WHAT THE EXERCISE ASKS –
Could you restate every entry word for word, minus the pictures?

Collected data:
══════

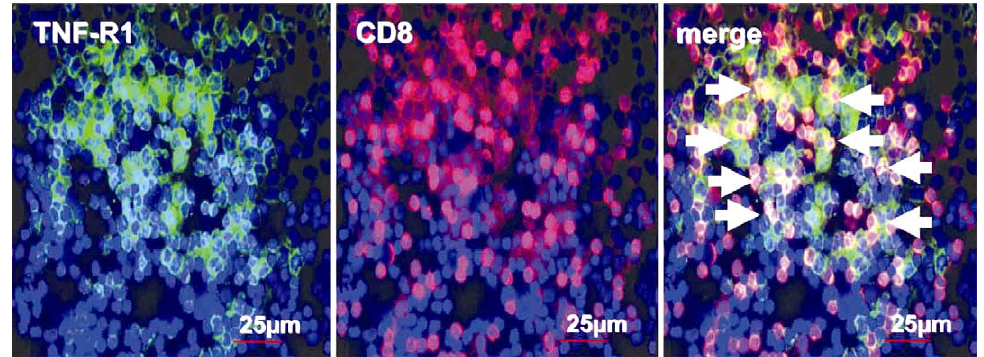
Fig. 5. Co-expression of CD8 with TNFR-1 by an immunofluorescent double staining: Immunofluorescent double staining images demonstrate a representative example of CD8 co-expression with TNFR-1 in patients with CRC (arrows). FITC green Fluoresceinisothiocyanat, Cy3 red, and DAPI 4 (cid:2) ,6-Diamidino-2-phenylindoldihydrochlorid blue. Calibration bar represents 25 µm. (The colors are visible in the online version of the article;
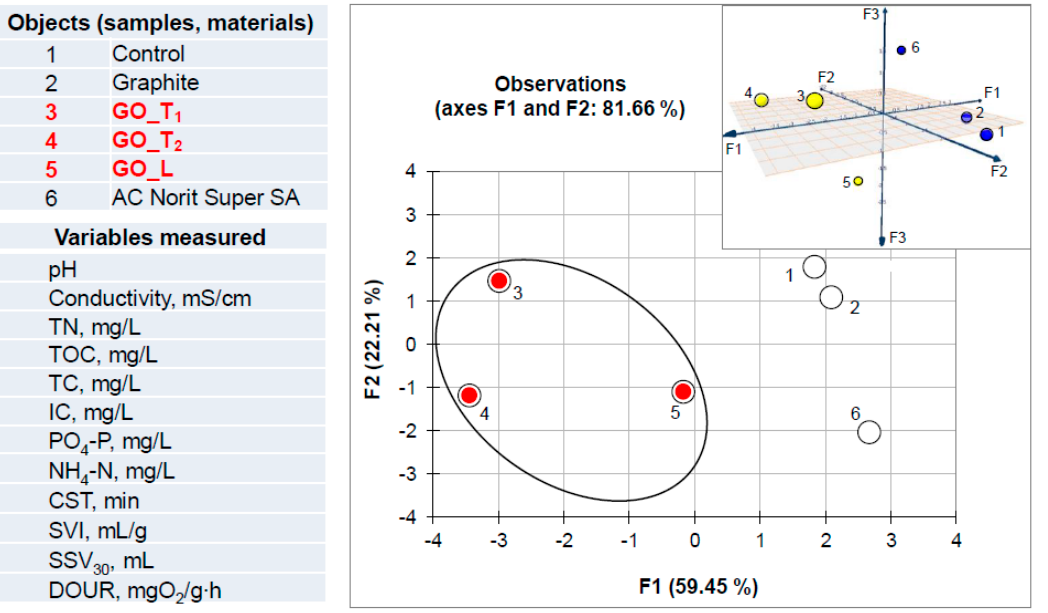
Figure 7. Projection of the objects set in 2D and 3D factor score spaces concerning PCA analysis of data matrix, related to the experiment involving wastewater and activated sludge with carbon materials.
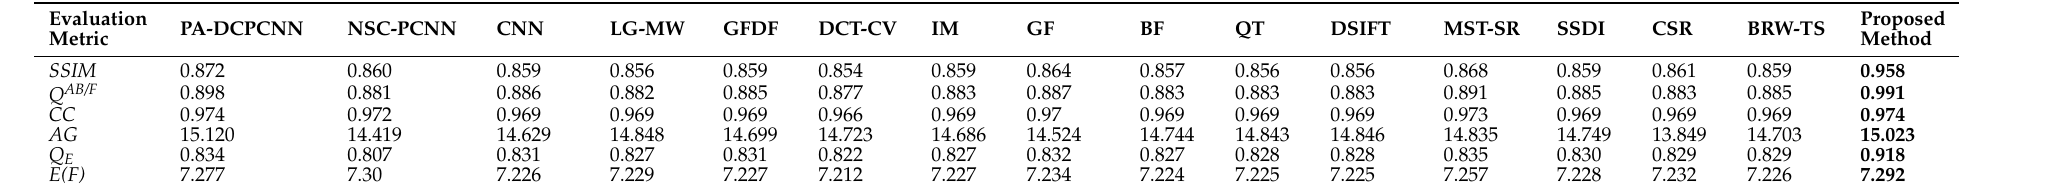
Figure 18. The multi-focus image sets in Figure 16 represent the fusion outcomes of the proposed technique. Table 38. Comparative Analysis of quantitative measures (average value)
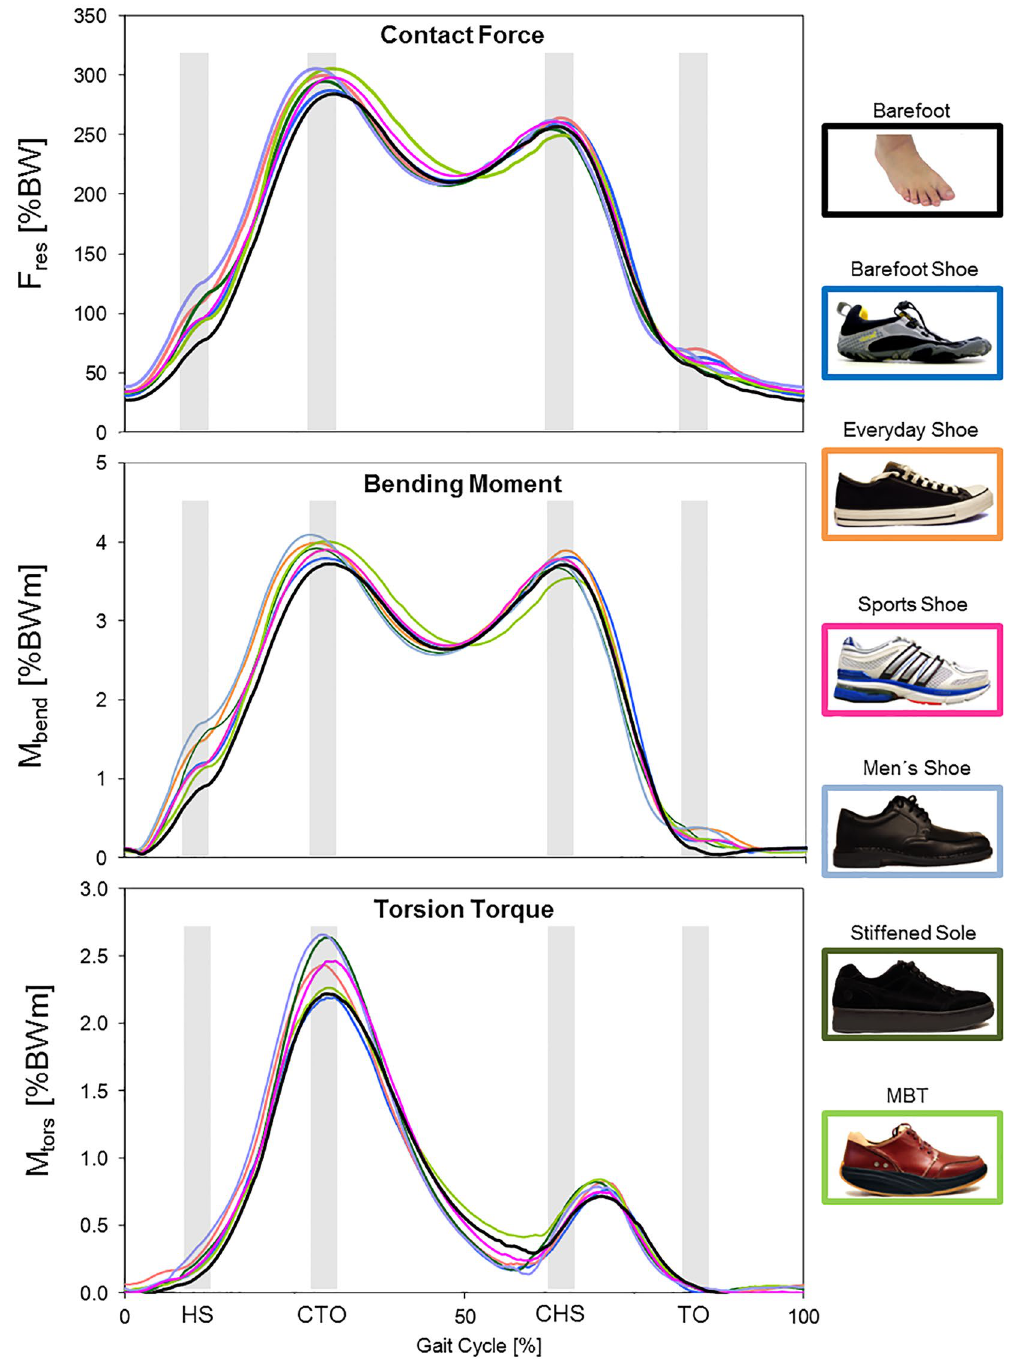
Figure 2. In vivo acting hip joint loads—resultant contact force (F res ), bending moment (M bend ) and torsional moment (M tors )—during walking with different shoes. BW body weight, BWm body weight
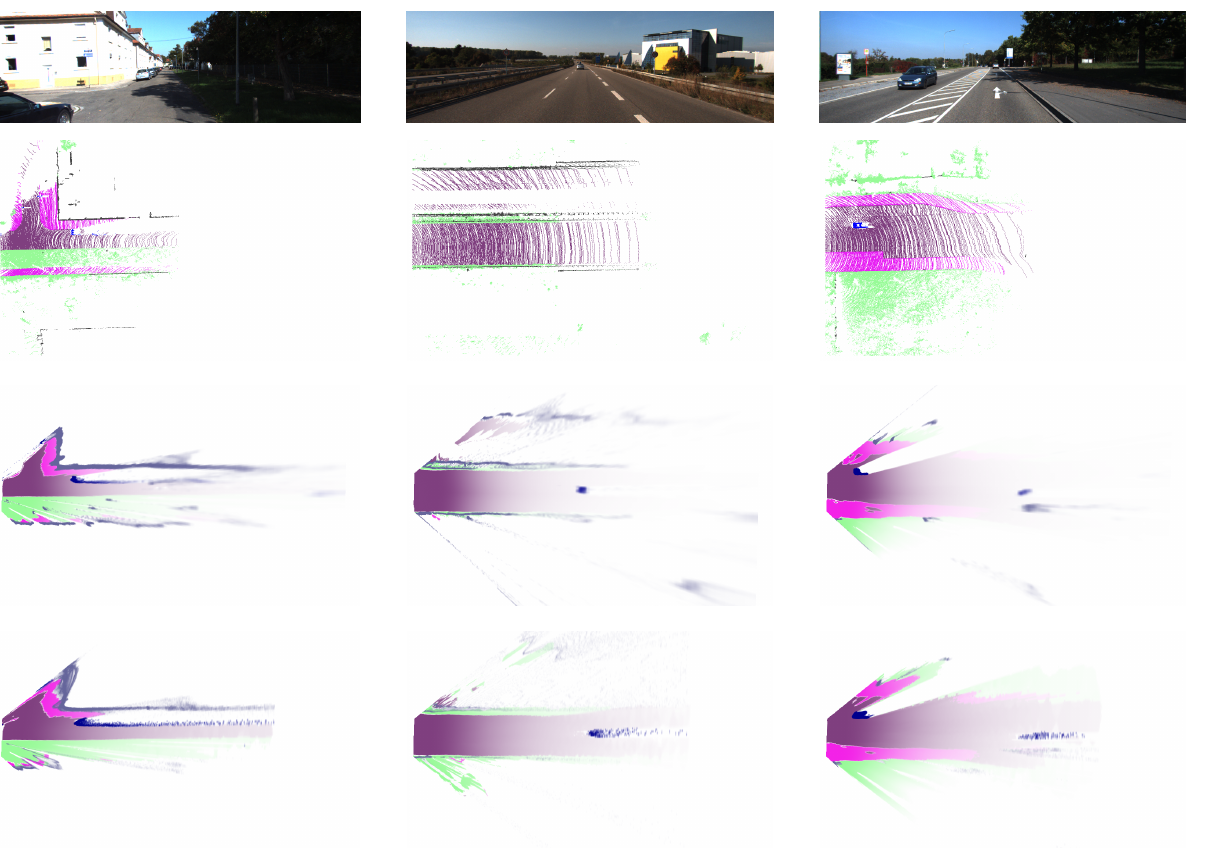
Figure 8. The resulting BBA for stereo and mono images. Each column corresponds to one frame in the Kitti odometry benchmark depicted in the image in the first row. The second row shows the ground truth, the third row shows the results for stereo vision, and the last row shows the results for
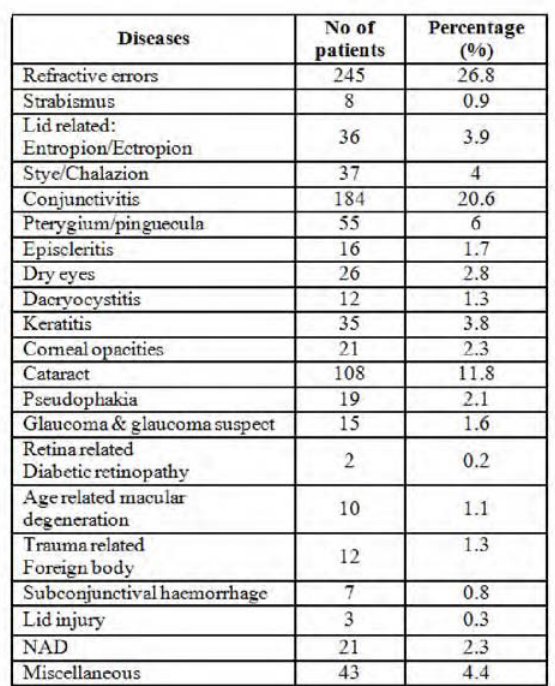
Table-2: Pattern of ocular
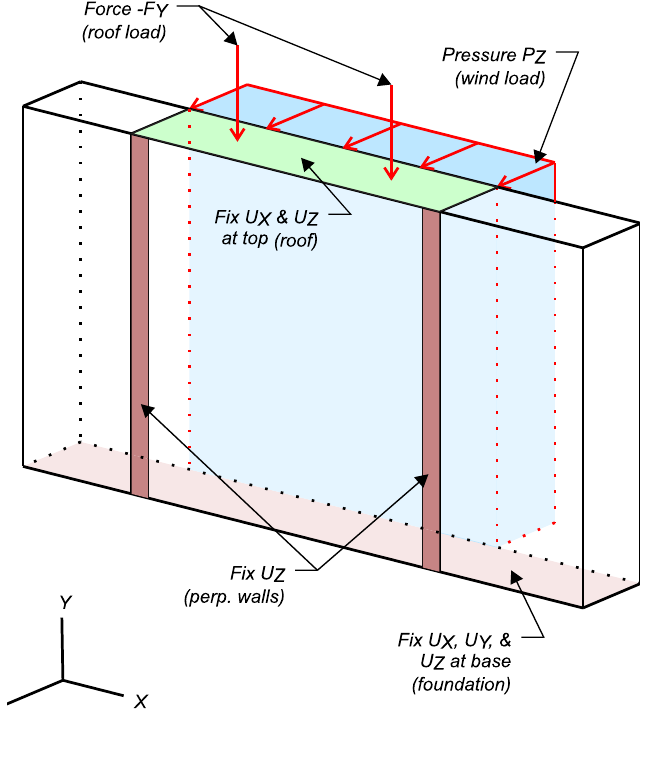
Figure 3. Test wall boundary and loading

══════

RESULT BELOW –
Fig. 5. Co-expression of CD8 with TNFR-1 by an immunofluorescent double staining: Immunofluorescent double staining images demonstrate a representative example of CD8 co-expression with TNFR-1 in patients with CRC (arrows). FITC green Fluoresceinisothiocyanat, Cy3 red, and DAPI 4 (cid:2) ,6-Diamidino-2-phenylindoldihydrochlorid blue. Calibration bar represents 25 µm. (The colors are visible in the online version of the article;
Figure 7. Projection of the objects set in 2D and 3D factor score spaces concerning PCA analysis of data matrix, related to the experiment involving wastewater and activated sludge with carbon materials.
Figure 18. The multi-focus image sets in Figure 16 represent the fusion outcomes of the proposed technique. Table 38. Comparative Analysis of quantitative measures (average value)
Figure 2. In vivo acting hip joint loads—resultant contact force (F res ), bending moment (M bend ) and torsional moment (M tors )—during walking with different shoes. BW body weight, BWm body weight
Figure 8. The resulting BBA for stereo and mono images. Each column corresponds to one frame in the Kitti odometry benchmark depicted in the image in the first row. The second row shows the ground truth, the third row shows the results for stereo vision, and the last row shows the results for
Table-2: Pattern of ocular
Figure 3. Test wall boundary and loading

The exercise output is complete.